- Rasemar Location in Uttar Pradesh, India
- Coordinates: 27°21′29″N 78°59′36″E﻿ / ﻿27.35803°N 78.99323°E
- Country: India
- State: Uttar Pradesh
- District: Mainpuri
- Tehsil: Mainpuri

Area
- • Total: 4.234 km^{2} (1.635 sq mi)

Population (2011)
- • Total: 1,351
- • Density: 319.1/km^{2} (826.4/sq mi)
- Time zone: UTC+5:30 (IST)

= Rasemar =

Village in Uttar Pradesh, India

Rasemar is a village in Kuraoli block of Mainpuri district, Uttar Pradesh. As of 2011, Rasemar had a population of 1,351, in 235 households.

== Geography ==
There is a prominent jhil at Rasemar.

== Demographics ==
As of 2011, Rasemar had a population of 1,351, living in 235 households. The population was 53.0% male (716) and 47.0% female (635). The 0-6 age group numbered 204 (120 male and 84 female), accounting for 15.1% of the total population. Of the residents, 233 were members of Scheduled Castes, which made up 17.2% of the total population.
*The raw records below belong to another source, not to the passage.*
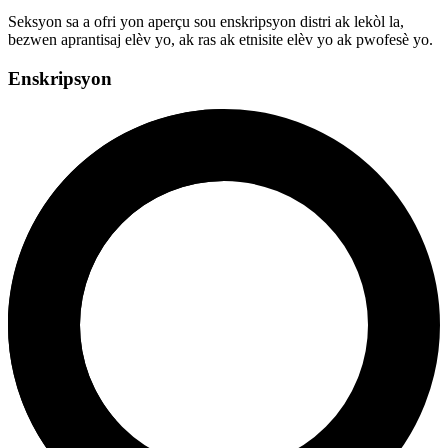
Seksyon sa a ofri yon aperçu sou enskripsyon distri ak lekòl la,
bezwen aprantisaj elèv yo, ak ras ak etnisite elèv yo ak pwofesè yo.
Enskripsyon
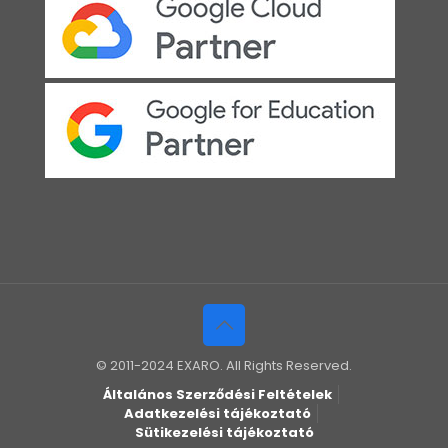
© 2011-2024 EXARO. All Rights Reserved.
Általános Szerződési Feltételek
Adatkezelési tájékoztató
Sütikezelési tájékoztató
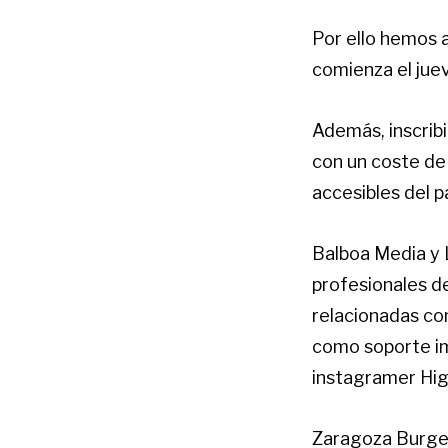
Por ello hemos a
comienza el juev
Además, inscribi
con un coste de
accesibles del 
Balboa Media y 
profesionales d
relacionadas co
como soporte im
instagramer Hig
Zaragoza Burger 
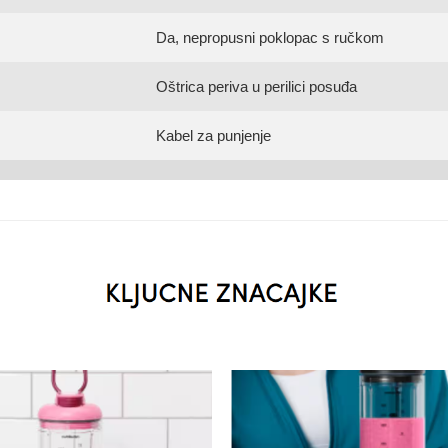
Da, nepropusni poklopac s ručkom
Oštrica periva u perilici posuđa
Kabel za punjenje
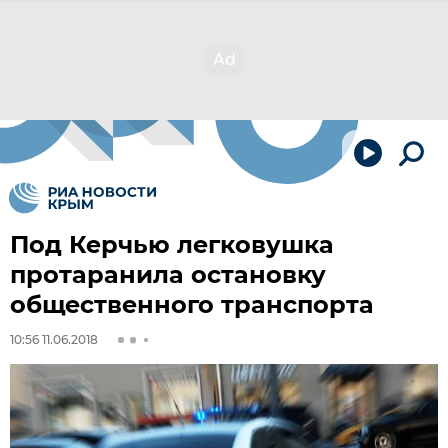
Под Керчью легковушка
протаранила остановку
общественного транспорта
10:56 11.06.2018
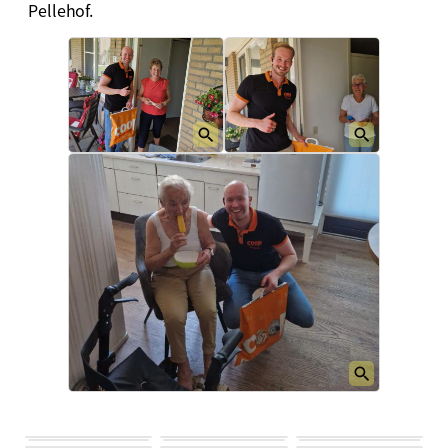
Pellehof.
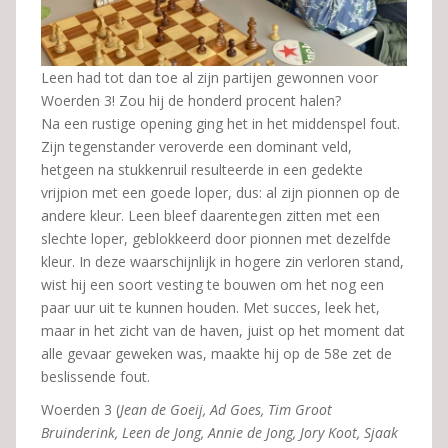
Leen had tot dan toe al zijn partijen gewonnen voor
Woerden 3! Zou hij de honderd procent halen?
Na een rustige opening ging het in het middenspel fout.
Zijn tegenstander veroverde een dominant veld,
hetgeen na stukkenruil resulteerde in een gedekte
vrijpion met een goede loper, dus: al zijn pionnen op de
andere kleur. Leen bleef daarentegen zitten met een
slechte loper, geblokkeerd door pionnen met dezelfde
kleur. In deze waarschijnlijk in hogere zin verloren stand,
wist hij een soort vesting te bouwen om het nog een
paar uur uit te kunnen houden. Met succes, leek het,
maar in het zicht van de haven, juist op het moment dat
alle gevaar geweken was, maakte hij op de 58e zet de
beslissende fout.
Woerden 3 (
Jean de Goeij, Ad Goes, Tim Groot
Bruinderink, Leen de Jong, Annie de Jong, Jory Koot, Sjaak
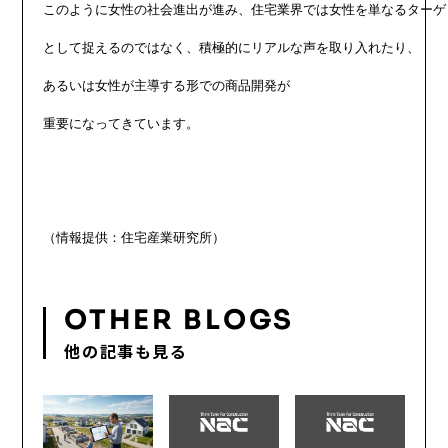
このように女性の社会進出が進み、住宅業界では女性を単なるターゲッ
として捉えるのではなく、積極的にリアルな声を取り入れたり、

あるいは女性が主導する形での商品開発が

重要になってきています。

OTHER BLOGS
他の記事も見る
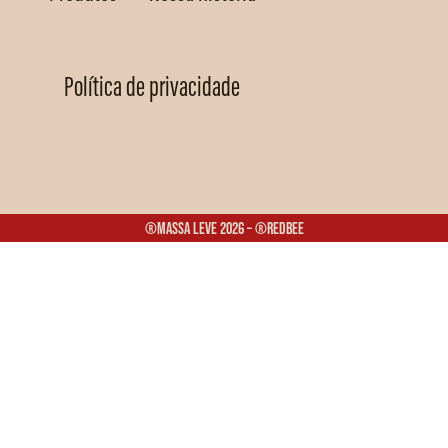
Política de privacidade
®Massa Leve 2026 – ®Redbee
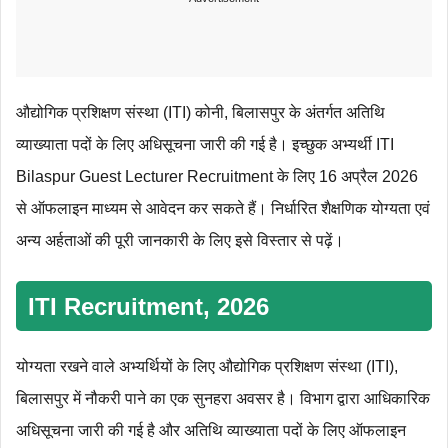
औद्योगिक प्रशिक्षण संस्था (ITI) कोनी, बिलासपुर के अंतर्गत अतिथि
व्याख्याता पदों के लिए अधिसूचना जारी की गई है। इच्छुक अभ्यर्थी ITI
Bilaspur Guest Lecturer Recruitment के लिए 16 अप्रैल 2026
से ऑफलाइन माध्यम से आवेदन कर सकते हैं। निर्धारित शैक्षणिक योग्‍यता एवं
अन्‍य अर्हताओं की पूरी जानकारी के लिए इसे विस्तार से पढ़ें।
ITI Recruitment, 2026
योग्यता रखने वाले अभ्यर्थियों के लिए औद्योगिक प्रशिक्षण संस्था (ITI),
बिलासपुर में नौकरी पाने का एक सुनहरा अवसर है। विभाग द्वारा आधिकारिक
अधिसूचना जारी की गई है और अतिथि व्याख्याता पदों के लिए ऑफलाइन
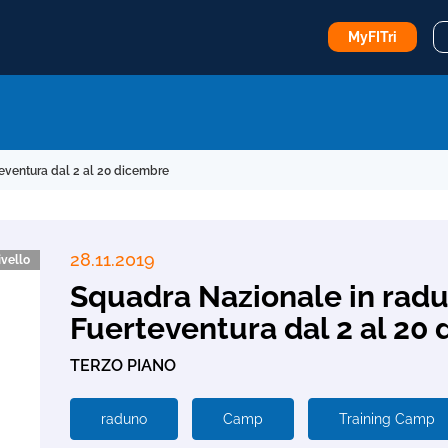
MyFITri
eventura dal 2 al 20 dicembre
28.11.2019
ivello
Squadra Nazionale in rad
Fuerteventura dal 2 al 20
TERZO PIANO
raduno
Camp
Training Camp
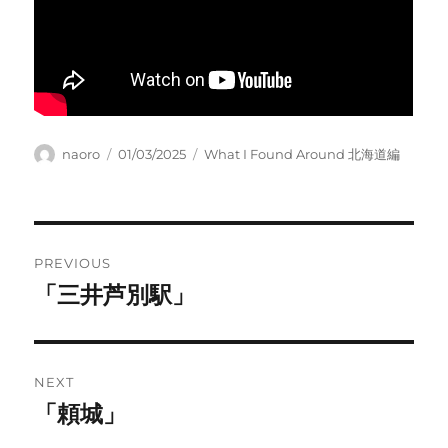
Author
Posted
Categories
naoro
01/03/2025
What I Found Around 北海道編
on
Post
PREVIOUS
navigation
「三井芦別駅」
Previous
post:
NEXT
「頼城」
Next
post:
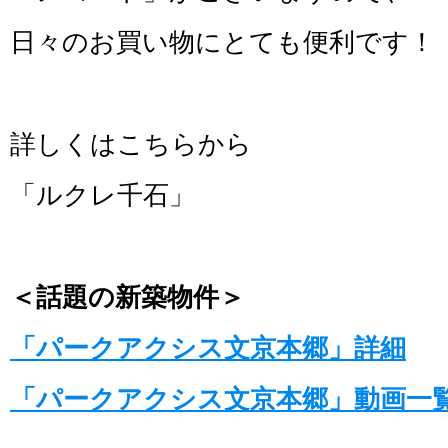
日々のお買い物にとても便利です！
詳しくはこちらから
「ルクレ千石」
＜話題の新築物件＞
「パークアクシス文京本郷」詳細
「パークアクシス文京本郷」動画一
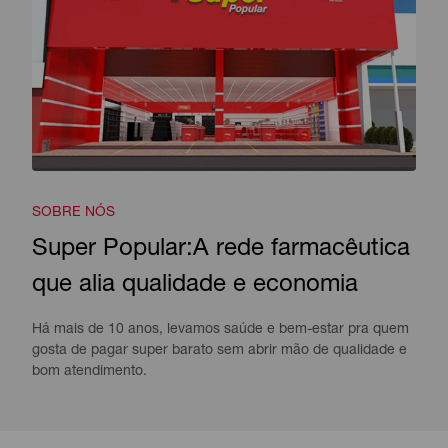
SOBRE NÓS
Super Popular:A rede farmacêutica
que alia qualidade e economia
Há mais de 10 anos, levamos saúde e bem-estar pra quem
gosta de pagar super barato sem abrir mão de qualidade e
bom atendimento.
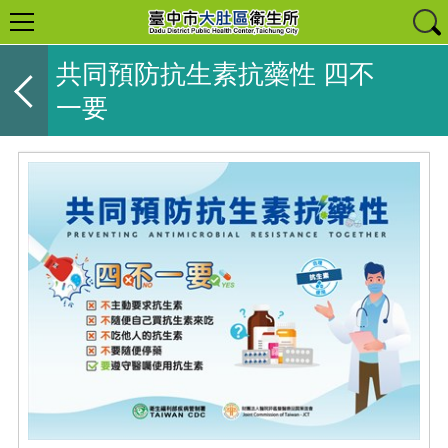
共同預防抗生素抗藥性 四不
一要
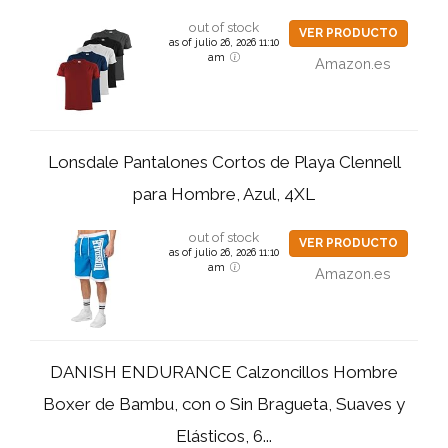
out of stock
VER PRODUCTO
as of julio 26, 2026 11:10
am
Amazon.es
Lonsdale Pantalones Cortos de Playa Clennell
para Hombre, Azul, 4XL
out of stock
VER PRODUCTO
as of julio 26, 2026 11:10
am
Amazon.es
DANISH ENDURANCE Calzoncillos Hombre
Boxer de Bambu, con o Sin Bragueta, Suaves y
Elásticos, 6...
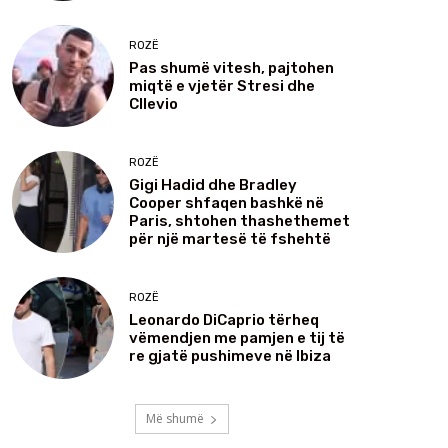
ROZË
Pas shumë vitesh, pajtohen
miqtë e vjetër Stresi dhe
Cllevio
ROZË
Gigi Hadid dhe Bradley
Cooper shfaqen bashkë në
Paris, shtohen thashethemet
për një martesë të fshehtë
ROZË
Leonardo DiCaprio tërheq
vëmendjen me pamjen e tij të
re gjatë pushimeve në Ibiza
Më shumë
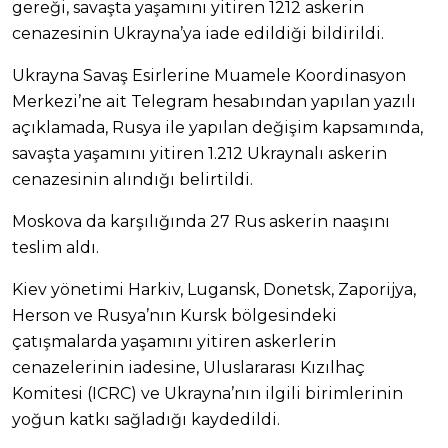
gereği, savaşta yaşamını yitiren 1212 askerin
cenazesinin Ukrayna’ya iade edildiği bildirildi.
Ukrayna Savaş Esirlerine Muamele Koordinasyon
Merkezi’ne ait Telegram hesabından yapılan yazılı
açıklamada, Rusya ile yapılan değişim kapsamında,
savaşta yaşamını yitiren 1.212 Ukraynalı askerin
cenazesinin alındığı belirtildi.
Moskova da karşılığında 27 Rus askerin naaşını
teslim aldı.
Kiev yönetimi Harkiv, Lugansk, Donetsk, Zaporijya,
Herson ve Rusya’nın Kursk bölgesindeki
çatışmalarda yaşamını yitiren askerlerin
cenazelerinin iadesine, Uluslararası Kızılhaç
Komitesi (ICRC) ve Ukrayna’nın ilgili birimlerinin
yoğun katkı sağladığı kaydedildi.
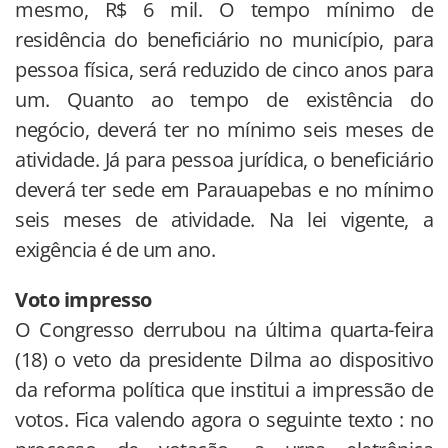
mesmo, R$ 6 mil. O tempo mínimo de
residência do beneficiário no município, para
pessoa física, será reduzido de cinco anos para
um. Quanto ao tempo de existência do
negócio, deverá ter no mínimo seis meses de
atividade. Já para pessoa jurídica, o beneficiário
deverá ter sede em Parauapebas e no mínimo
seis meses de atividade. Na lei vigente, a
exigência é de um ano.
Voto impresso
O Congresso derrubou na última quarta-feira
(18) o veto da presidente Dilma ao dispositivo
da reforma política que institui a impressão de
votos. Fica valendo agora o seguinte texto : no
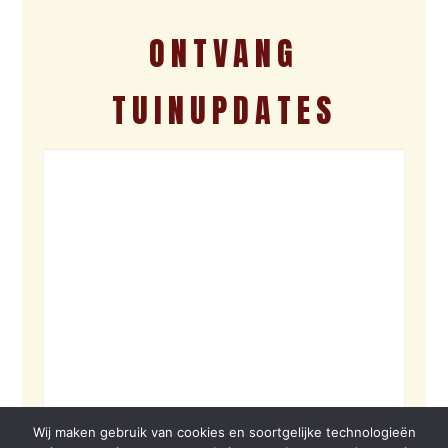
ONTVANG
TUINUPDATES
Wij maken gebruik van cookies en soortgelijke technologieën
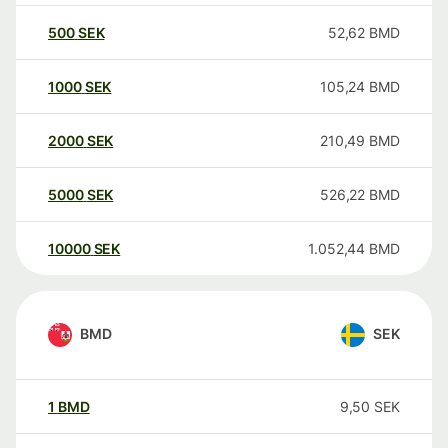
500
SEK
52,62
BMD
1000
SEK
105,24
BMD
2000
SEK
210,49
BMD
5000
SEK
526,22
BMD
10000
SEK
1.052,44
BMD
BMD
SEK
1
BMD
9,50
SEK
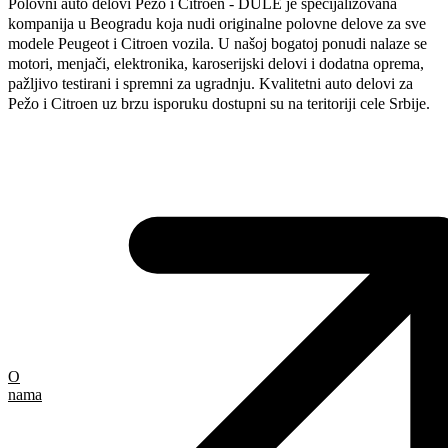
Polovni auto delovi Pežo i Citroen - DULE je specijalizovana
kompanija u Beogradu koja nudi originalne polovne delove za sve
modele Peugeot i Citroen vozila. U našoj bogatoj ponudi nalaze se
motori, menjači, elektronika, karoserijski delovi i dodatna oprema,
pažljivo testirani i spremni za ugradnju. Kvalitetni auto delovi za
Pežo i Citroen uz brzu isporuku dostupni su na teritoriji cele Srbije.
O
nama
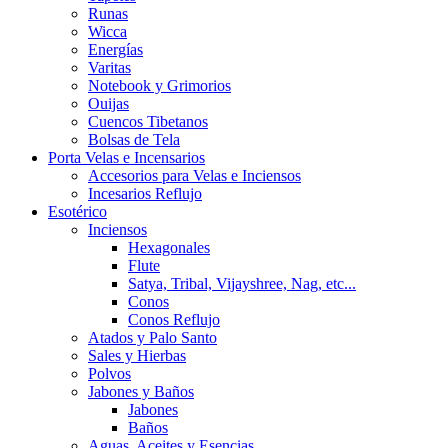
Runas
Wicca
Energías
Varitas
Notebook y Grimorios
Ouijas
Cuencos Tibetanos
Bolsas de Tela
Porta Velas e Incensarios
Accesorios para Velas e Inciensos
Incesarios Reflujo
Esotérico
Inciensos
Hexagonales
Flute
Satya, Tribal, Vijayshree, Nag, etc...
Conos
Conos Reflujo
Atados y Palo Santo
Sales y Hierbas
Polvos
Jabones y Baños
Jabones
Baños
Aguas, Aceites y Esencias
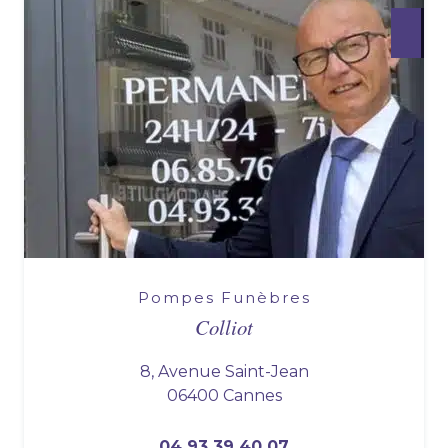
Pompes Funèbres
Colliot
8, Avenue Saint-Jean
06400 Cannes
04 93 39 40 07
The 1981 census recorded Rasemar as having a population of 712 people, in 125 households.

The 1961 census recorded Rasemar as comprising 1 hamlet, with a total population of 419 people (218 male and 201 female), in 73 households and 58 physical houses. The area of the village was given as 826 acres.

== Infrastructure ==
As of 2011, Rasemar had 1 primary school; it did not have any healthcare facilities. Drinking water was provided by hand pump; there were no public toilets. The village had a post office and public library, as well as at least some access to electricity for all purposes. Streets were made of both kachcha and pakka materials.